Approaching the fort’s high palisade, Slow looked at the hills beyond for a moment, trying to measure the size of the place. It was the largest structure of any kind he had ever seen. As they drew close to Fort Laramie, the place the whites called Fort William, he saw why the warriors disparaged the stockade walls. The vertical timbers
had been exposed to many years of weathering and truly looked like they were close to falling down.

Entering the gate, skipping behind Sitting Bull’s travois, he looked up at the blockhouse directly over the opening in the wall and saw a strange black eye staring back at him. He moved to the side a little and saw that it was a long metal tube, like a Crow musket Sitting Bull had once taken in battle, only longer and very much larger. It looked as if it could swallow him whole.

Once inside, he stared in awe at a single pole standing in the middle. A strange cloth he had never seen before fluttered in the breeze, making a snapping sound that he could hear even over the hum of conversation as other Indians argued with the traders. Sitting Bull was directed to a line of Indians and told to wait. There were three ahead of him, and Slow climbed onto the travois to rest while they waited for the traders to finish their business with two Crow warriors and a Hohe.

The Crows had a stack of buffalo robes which the traders dumped on the ground and pawed through, one making strange noises, another scraping a stick on a white skin so thin Slow could see through it. When the trader had looked at all twelve skins, he said something in broken Crow, which made the two warriors laugh. They looked at Sitting Bull and smiled, then back at the white man, who repeated what he had said.

The Crows shook their heads, as if saying that they disagreed with the white man, who then said another thing in the same broken Crow. This time the two Crows nodded their heads. The trader
walked away, returning with two muskets and a leather bag.

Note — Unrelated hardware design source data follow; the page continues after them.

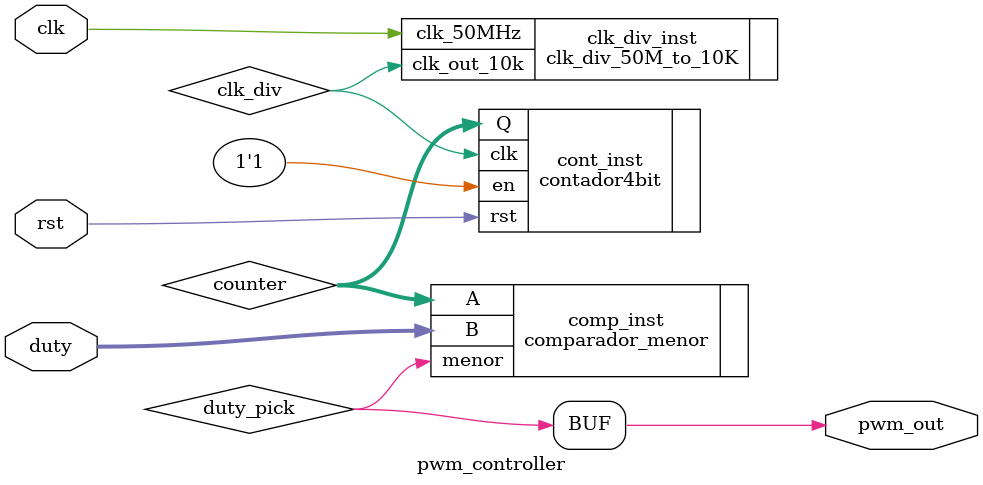
<source format=sv>
module pwm_controller (
    input  logic clk,           // 50 MHz
    input  logic rst,
    input  logic [3:0] duty,    // 0 a 15
    output logic pwm_out
);

    logic clk_div;
    logic [3:0] counter;
    logic duty_pick;

    // Divisor de reloj: genera ticks a 10kHz
    clk_div_50M_to_10K clk_div_inst(
        .clk_50MHz(clk),
        .clk_out_10k(clk_div)
    );

    // Contador de 4 bits: cuenta de 0 a 15
    contador4bit cont_inst(
        .clk(clk_div),
        .rst(rst),
        .en(1'b1),       // contar siempre
        .Q(counter)
    );

    // Comparador: genera señal alta si counter < duty
    comparador_menor comp_inst(
        .A(counter),
        .B(duty),
        .menor(duty_pick)
    );

    // Salida PWM
    assign pwm_out = duty_pick;

endmodule

</source>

Another man followed behind him, a round thing like a piece of tree trunk on his shoulder. The round thing was set on the ground, and the white man handed the two muskets to his customers, then tossed the leather bag into the air. One of the Crows snatched it and pulled open the drawstring. He stuck his hand inside the bag and pulled out a fistful of dull gray spheres, which Slow recognized as musket balls.

The second Crow broke open the end of the piece of tree, and Slow saw that it was hollow, filled with shiny black powder. The Crows seemed satisfied now. One of them picked up the hollow log filled with the black powder while the other shouldered both muskets and tied the bag of musket balls to his belt. The two Crows grinned at Sitting Bull then, who watched them angrily until they had walked out of the fort.

The next customer, the Hohe, had only two skins to trade. Both were excellent robes, and he seemed to know just what he wanted for them. The trader made a sign of some kind, and the Hohe nodded. The trader picked up a clay pot and poured some liquid that looked like water from a jug into it, keeping his fingers inside. Then he took a second pot and poured more of the liquid into it. The Hohe took the first pot and drank it off in what looked like one long swallow. The second mug was emptied just as quickly, and the Hohe belched, dropping the mug and starting to walk away, his legs not working all that well anymore.

Now it was Sitting Bull’s turn. The trader’s Lakota was no better than his Crow, but it didn’t take long for Sitting Bull to explain what he wanted. Slow climbed down from the travois and the trader slit the rawhide holding the buffalo robes in place. Once more, the skins were dumped to the ground and pawed over. When the count was finished, all eight skins were tossed onto the pile of skins the Crows had traded, and once more the man walked away, coming back with another musket and another leather bag. This time, he had a second bag, made of thick cloth, and when Sitting Bull looked inside, Slow saw the same black powder the Crows had carried away in the hollow log.